In a well-designed symmetric multiprocessing system, throughput can approach the ideal of scaling linearly with the number of available processor cores, as long as contention for shared resources is minimal. If multiple threads on separate cores attempt to perform heavy simultaneous access to main memory, for example, there will be inevitable performance degradation as the system arbitrates access to the resource and shares it among competing threads. A multichannel interface to dynamic random-access memory (DRAM) can improve system performance in this scenario.

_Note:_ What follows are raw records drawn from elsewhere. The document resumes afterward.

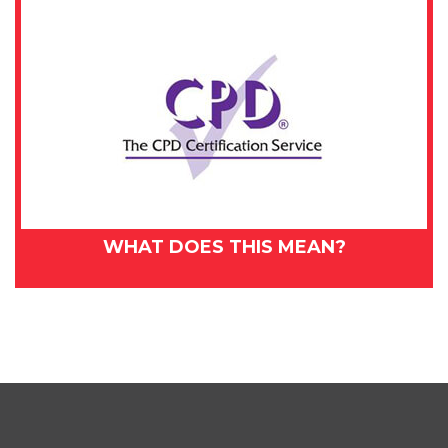
WHAT DOES THIS MEAN?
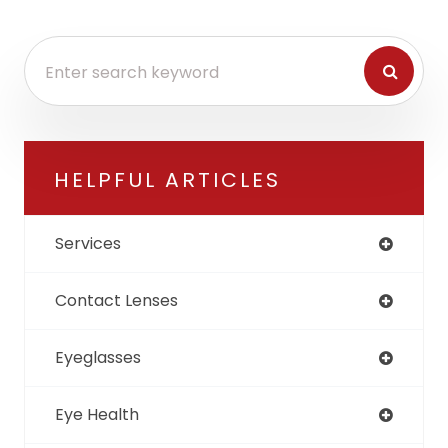
HELPFUL ARTICLES
Services
Contact Lenses
Eyeglasses
Eye Health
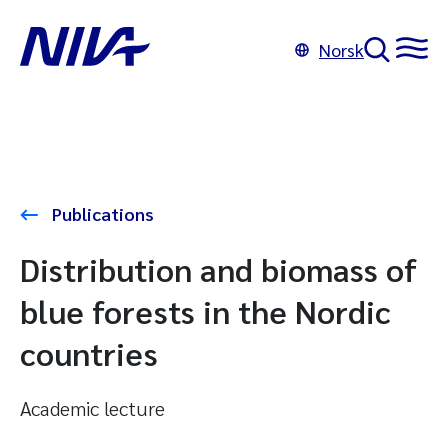
Norsk
Publications
Distribution and biomass of
blue forests in the Nordic
countries
Academic lecture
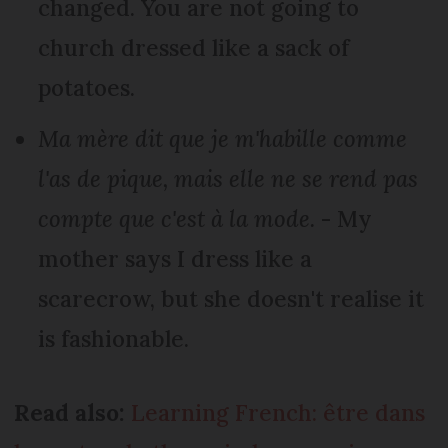
changed. You are not going to
church dressed like a sack of
potatoes.
Ma mère dit que je m'habille comme
l'as de pique, mais elle ne se rend pas
compte que c'est à la mode.
- My
mother says I dress like a
scarecrow, but she doesn't realise it
is fashionable.
Read also:
Learning French: être dans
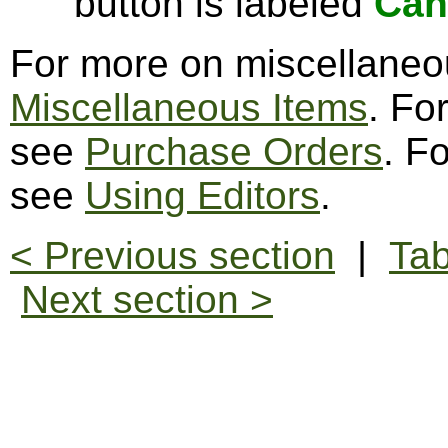
button is labeled
Can
For more on miscellaneo
Miscellaneous Items
. Fo
see
Purchase Orders
. F
see
Using Editors
.
< Previous section
|
Tab
Next section >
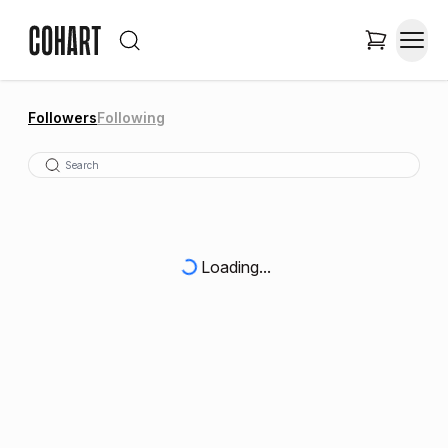
Followers
Following
Loading...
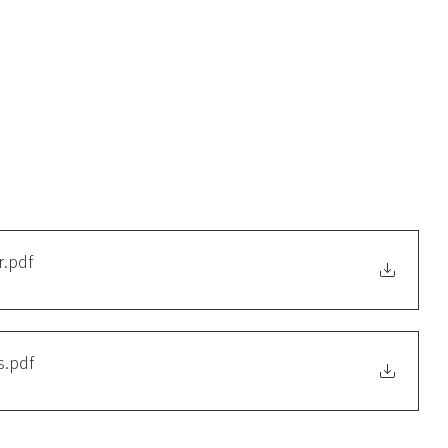
r
.pdf
s
.pdf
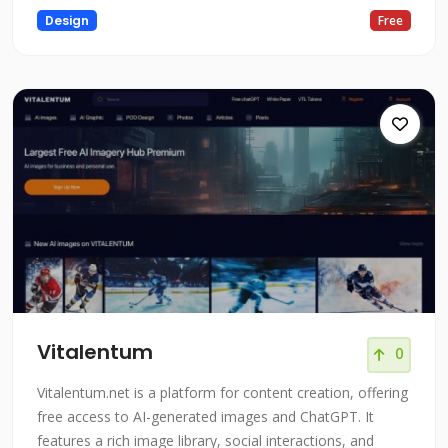
Design
Free
Vitalentum
0
Vitalentum.net is a platform for content creation, offering
free access to AI-generated images and ChatGPT. It
features a rich image library, social interactions, and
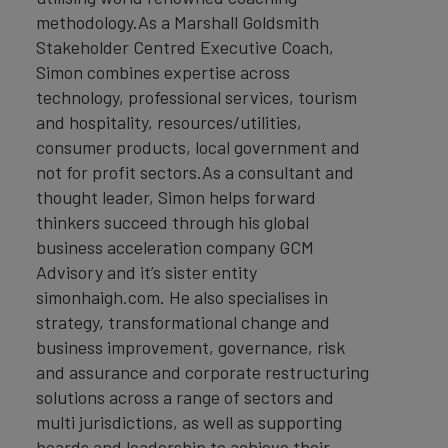
methodology.As a Marshall Goldsmith
Stakeholder Centred Executive Coach,
Simon combines expertise across
technology, professional services, tourism
and hospitality, resources/utilities,
consumer products, local government and
not for profit sectors.As a consultant and
thought leader, Simon helps forward
thinkers succeed through his global
business acceleration company GCM
Advisory and it’s sister entity
simonhaigh.com. He also specialises in
strategy, transformational change and
business improvement, governance, risk
and assurance and corporate restructuring
solutions across a range of sectors and
multi jurisdictions, as well as supporting
boards and leadership to achieve their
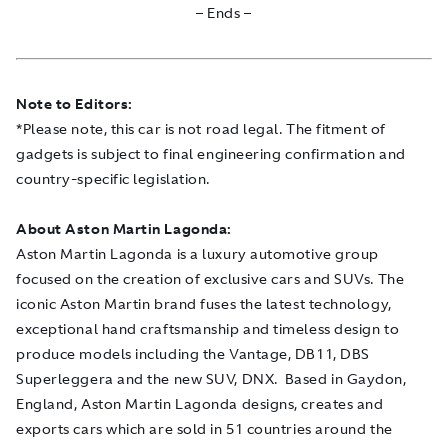
– Ends –
Note to Editors:
*Please note, this car is not road legal. The fitment of
gadgets is subject to final engineering confirmation and
country-specific legislation.
About Aston Martin Lagonda:
Aston Martin Lagonda is a luxury automotive group
focused on the creation of exclusive cars and SUVs. The
iconic Aston Martin brand fuses the latest technology,
exceptional hand craftsmanship and timeless design to
produce models including the Vantage, DB11, DBS
Superleggera and the new SUV, DNX. Based in Gaydon,
England, Aston Martin Lagonda designs, creates and
exports cars which are sold in 51 countries around the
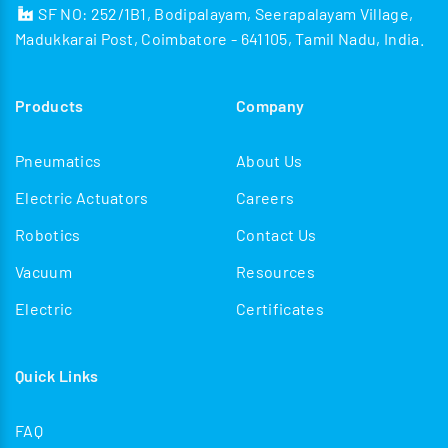
SF NO: 252/1B1, Bodipalayam, Seerapalayam Village,
Madukkarai Post, Coimbatore - 641105, Tamil Nadu, India.
Products
Company
Pneumatics
About Us
Electric Actuators
Careers
Robotics
Contact Us
Vacuum
Resources
Electric
Certificates
Quick Links
FAQ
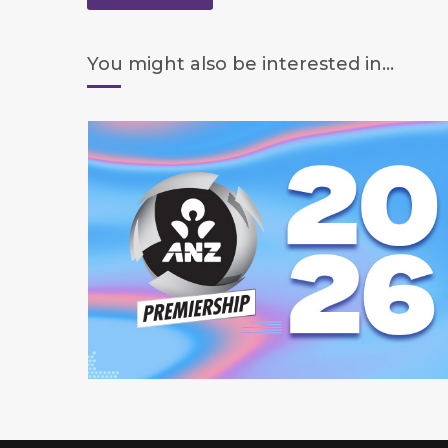
You might also be interested in...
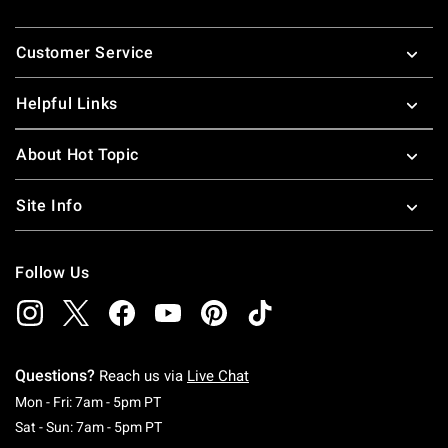
Footer
Customer Service
Helpful Links
About Hot Topic
Site Info
Follow Us
Questions?
Reach us via
Live Chat
Monday To Friday: 7 AM To 5 PM Pacific Time
Mon - Fri: 7am - 5pm PT
Saturday To Sunday: 7 AM To 5 PM Pacific Ti
Sat - Sun: 7am - 5pm PT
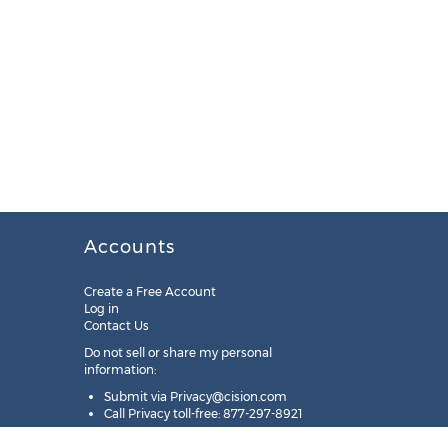
Accounts
Create a Free Account
Log in
Contact Us
Do not sell or share my personal
information:
Submit via
Privacy@cision.com
Call Privacy toll-free: 877-297-8921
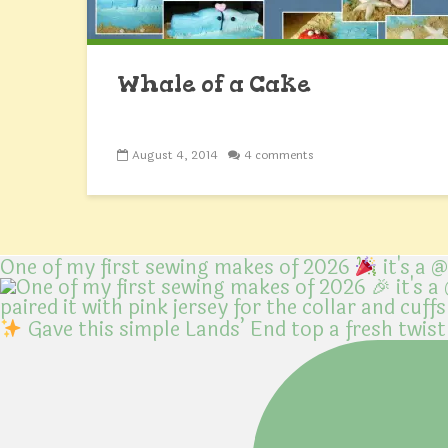
Whale of a Cake
August 4, 2014
4 comments
One of my first sewing makes of 2026
it's a 
Gave this simple Lands’ End top a fresh twist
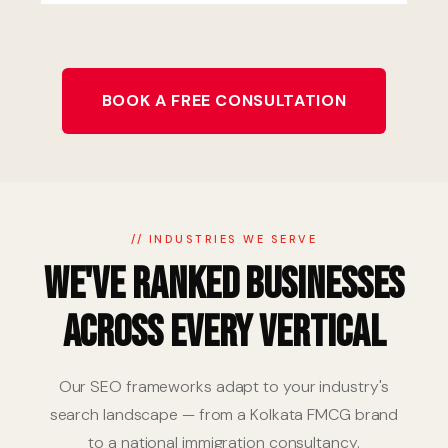
BOOK A FREE CONSULTATION
// INDUSTRIES WE SERVE
We've Ranked Businesses
Across Every Vertical
Our SEO frameworks adapt to your industry's
search landscape — from a Kolkata FMCG brand
to a national immigration consultancy.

A symmetric multiprocessing system is an example of a multiple instruction, multiple data (MIMD) architecture. MIMD is a parallel processing configuration in which each processor core executes an independent sequence of instructions on its own set of data. A single instruction, multiple data (SIMD) parallel processing configuration, on the other hand, performs the same instruction operation on multiple data elements simultaneously.
Modern processors implement SIMD instructions to perform parallel processing on large datasets such as graphical images and audio data sequences. In current-generation PCs, the use of multi-core processors enables MIMD execution parallelism, while specialized instructions within the processors provide a degree of SIMD execution parallelism. SIMD processing will be discussed further in Chapter 8, Performance-Enhancing Techniques.
Processor clock speeds have grown from the 4.77 MHz of the original PC to over 4 GHz in modern processors, nearly a thousand-fold increase. Future speed increases are likely to be more limited as fundamental physical limits present looming obstacles. To compensate for limited future performance gains from increases in clock speed, the processor industry has turned to emphasizing various forms of execution parallelism in personal computer systems and smart devices. Future trends are likely to continue the growth in parallelism as systems integrate dozens, then hundreds, and eventually thousands of processor cores executing in parallel in PCs, smartphones, and other digital devices.
This chapter began with an overview of device drivers, including details on the instruction sequences used by driver code to read from and write to a simple I/O device, the PC parallel port. We continued with a discussion of the legacy BIOS and the newer UEFI, which provide the code that first executes on PC power-up, performs device testing and initialization, and initiates loading of the operating system.
We continued with a description of some of the fundamental elements of operating systems, including processes, threads, and the scheduler. Various scheduling algorithms used in past computers and the systems of today were introduced. We examined the output of tools available in Windows and Linux that present information about running processes.
The chapter concluded with a discussion of multiprocessing and its performance impact on the computer systems of today, as well as the implications of MIMD and SIMD parallel processing for the future of computing.
The next chapter will introduce specialized computing domains and their unique processing requirements in the areas of real-time computing, digital signal processing, and graphics processing unit (GPU) processing.
- Restart your computer and enter the BIOS or UEFI settings. Examine each of the menus available in this environment. Does your computer have BIOS or does it use UEFI? Does your motherboard support overclocking? When you are finished, be sure to select the option to quit without saving changes unless you are absolutely certain you want to make changes.
- Run the appropriate command on your computer to display the currently running processes. What is the PID of the process you are using to run this command?